Sunday, September 13, 2009

Disappointment


Ministry started out pretty slow for me here in Iraq. Counseling almost stopped once we hit country and preaching looked like it would be once every three weeks.
It took me six weeks to figure out which chapel I would be at and even a little longer to get an office to counsel in. It was definitely not what I expected. My situation seemed at first to be working against the dream and vision I had.

Recently I have had the priviledge of preaching 5 weeks in a row. Counseling is going great. In every way ministry seems to have that added extra something that reminds me that the work I am called to do is not done in my own strength. I have been sensing and feeling God's presence here mightily among these troops.

In those first few weeks I held onto the belief that I am right where God wants me to be and that hope lead me around obstacles, through smoke screeens, and into His marvelous light.

I preached on the story of Joseph today out of Genesis 39-40; his prison experience.
Joseph's whole fiasco kind of started because of two dreams God gave him.

Joseph's life leads him from the promise to the pit, into a prison and finally up into the palace.

It would have been so natural, so easy for him to have doubted the Dream-Giver but he does not.
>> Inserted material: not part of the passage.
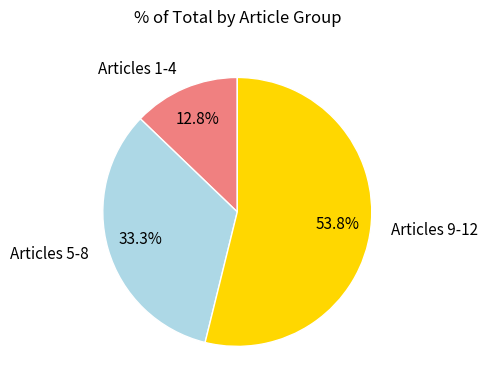

Rank the categories by value from lowest to highest.

Articles 1-4, Articles 5-8, Articles 9-12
The dream that he had been given of great things coming his way could not have made sense to him during these turn of events. But Joseph never stopped.

I have been dealing with soldiers who are feeling let-down, frustrated and disapointed.

My encouragement to them and to myself comes from the life of Joseph. God was with him when he was in the pit and the prison. Joseph knew his past, his present and his future were filled with God. Even when it did not make sense.